The economy is unlikely to get the thrust needed to become a middle-income country by 2021 unless the government adopts a policy to spend more for ensuring quality education as well as stretching the scope of technical education in the country, noted educationists observed.
They also stress expanding the bracket of compulsory education up to class X for keeping the process of producing educated, skilled manpower rolling at a pace to fulfill the requirement of the growing economy.
They observed that Bangladesh is in a good shape in some indicators to emerge as a middle-income nation but it will not be a sustainable one without creating skilled manpower.
In its election manifesto in 2008, the ruling Awami League had pledged to make Bangladesh a middle-income country by 2021, and it pledged during the 10th parliamentary polls to make the country a developed one by 2041.
Prof Emeritus of Dhaka University Serajul Islam Choudhury said the government must increase the expenditure in education to fulfill the goals.

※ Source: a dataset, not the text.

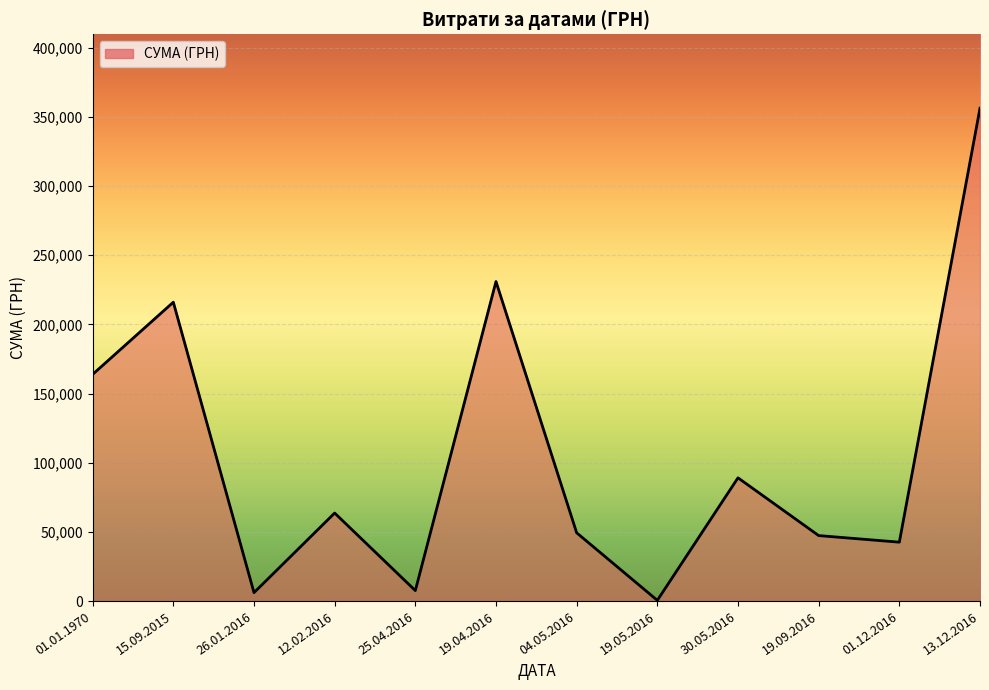

What is the ratio of the value at 15.09.2015 to the value at 19.04.2016?

0.9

The budgetary allocation should be no less than 6 percent of the country’s GDP which is now only two percent, he said adding that there is no alternative to educated and skilled manpower for the desired progress.
Priority should be given to expansion of technical education for producing skilled manpower and the focus should be on making it accessible to students as early as they pass the primary level so that the meritorious students could be attracted, he said.
Besides, Prof Serajul Islam noted, the quality of education must also improve.
Stressing the need for improving the teaching standards for skill development, he said the government must increase the salary and uplift the dignity of teachers.
Education expert Prof Siddiqur Rahman said the country’s education system must be overhauled to make available the skilled manpower needed to move to a middle-income economy soon.
“There’s no alternative to education to create skilled manpower for achieving the status of a middle-income nation and a developed country respectively,” he said.
Siddiqur, a professor of the Institute of Research and Education (IER) at Dhaka University, recommended introducing time-befitting education curricula and examination system with a focus on technology use in the classroom.
He also suggested making the education compulsory up to class VIII and class X in phases and improving the efficiency of teachers through training programs.
“The salaries of teachers must increase to attract meritorious people to the profession as it’s not possible to build a good nation without good teachers. On top of it, all the educational institutes must be provided with scientific equipment to make the education more pragmatic,” he said.
Prof Siddiqur called for introducing stipends for poor students alongside ensuring punitive measures against guardians for their failure to send the children to schools.
Prof Syed Manzoorul Islam of English Department at the Dhaka University said, “The government can establish a pool of experienced people for the development of human resources. They’ll suggest the government in which sector it can invest for the human resource development.”
He emphasized learning language, particularly English, that will help many people to get oversees jobs.
Primary and Mass Education Secretary Kazi Akhtar Hossain told that the government has an extensive plan for the expansion of education with a view to creating skilled manpower in the country.